I worked on expanding our internal B2B platform with a game economy management module. The goal was to let studios configure in-game economies, run experiments, and adjust monetization without shipping code for each change. The capabilities were adopted by titles such as Mob Control, Block Jam, and Monster Survivor, contributing to stronger revenue performance.
Our portfolio was shifting from primarily hypercasual titles toward more complex hybrid casual games. That changed the design problem: teams needed tooling for sustained engagement, longer-term economy tuning, and more nuanced monetization models.
New studios were joining with different content structures, monetization strategies, and operating habits. The challenge was not only adding features, but defining a system flexible enough to support variation without becoming fragile or overwhelming.

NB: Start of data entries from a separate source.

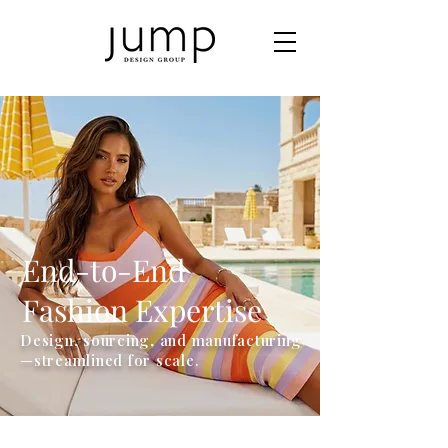
End-to-End
Fashion Expertise
Design, sourcing, and manufacturing
—streamlined for scale.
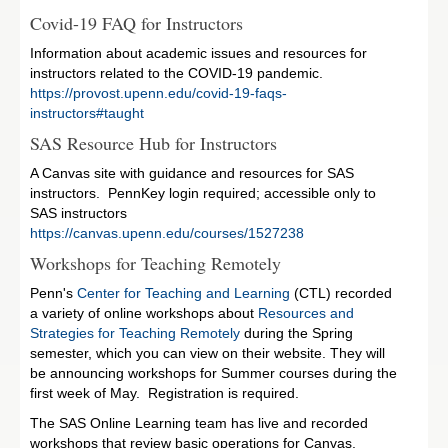
Covid-19 FAQ for Instructors
Information about academic issues and resources for
instructors related to the COVID-19 pandemic.
https://provost.upenn.edu/covid-19-faqs-
instructors#taught
SAS Resource Hub for Instructors
A Canvas site with guidance and resources for SAS
instructors. PennKey login required; accessible only to
SAS instructors
https://canvas.upenn.edu/courses/1527238
Workshops for Teaching Remotely
Penn's
Center for Teaching and Learning
(CTL) recorded
a variety of online workshops about
Resources and
Strategies for Teaching Remotely
during the Spring
semester, which you can view on their website. They will
be announcing workshops for Summer courses during the
first week of May. Registration is required.
The SAS Online Learning team has live and recorded
workshops that review basic operations for Canvas,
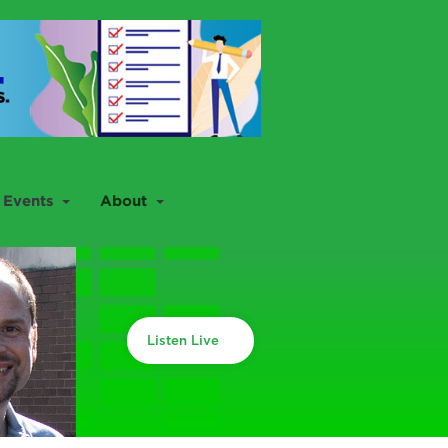
Events
About
Listen Live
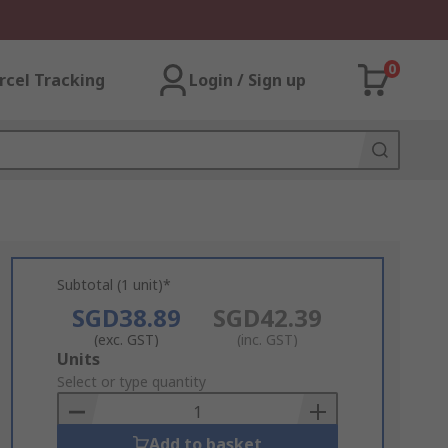
0
rcel Tracking
Login / Sign up
Subtotal (1 unit)*
SGD38.89
SGD42.39
(exc. GST)
(inc. GST)
Add
Units
to
Select or type quantity
Basket
Add to basket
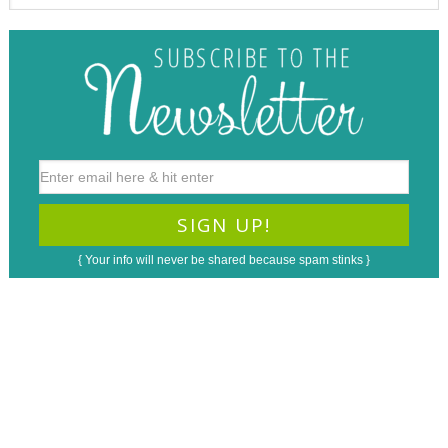
{ Your info will never be shared because spam stinks }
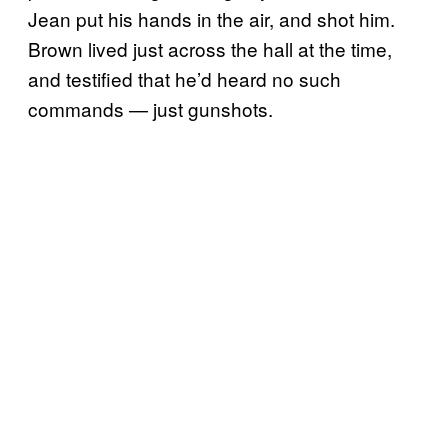
Jean put his hands in the air, and shot him.
Brown lived just across the hall at the time,
and testified that he’d heard no such
commands — just gunshots.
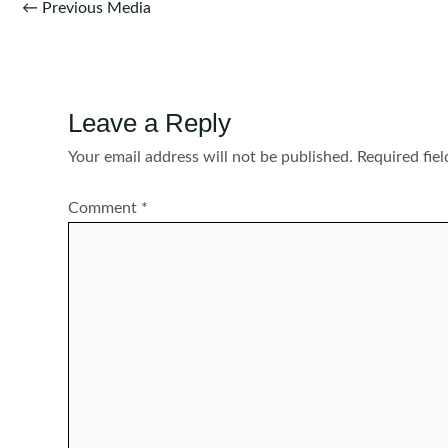
Post
←
Previous Media
navigation
Leave a Reply
Your email address will not be published.
Required fie
Comment
*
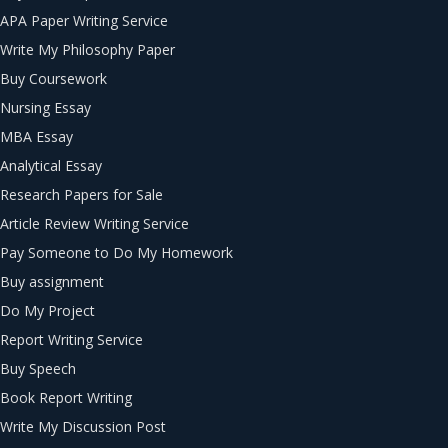
APA Paper Writing Service
Write My Philosophy Paper
Buy Coursework
Nursing Essay
MBA Essay
Analytical Essay
Research Papers for Sale
Article Review Writing Service
Pay Someone to Do My Homework
Buy assignment
Do My Project
Report Writing Service
Buy Speech
Book Report Writing
Write My Discussion Post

We started with a broad benchmark across both game systems and adjacent SaaS tools to understand expected capabilities, interaction patterns, and where a more opinionated platform could add value.
From there, we moved into feature framing using affinity mapping and a method I developed called Cartesian mapping, where desired capabilities were plotted against benchmarked tools. That made tradeoffs easier to discuss, helped surface differentiation, and gave us a clearer sequence for implementation.
We then tested the model through both Figma prototypes and production-ready builds. Validating across design and implementation helped expose where ideas that looked sound in prototype broke down under real operational constraints.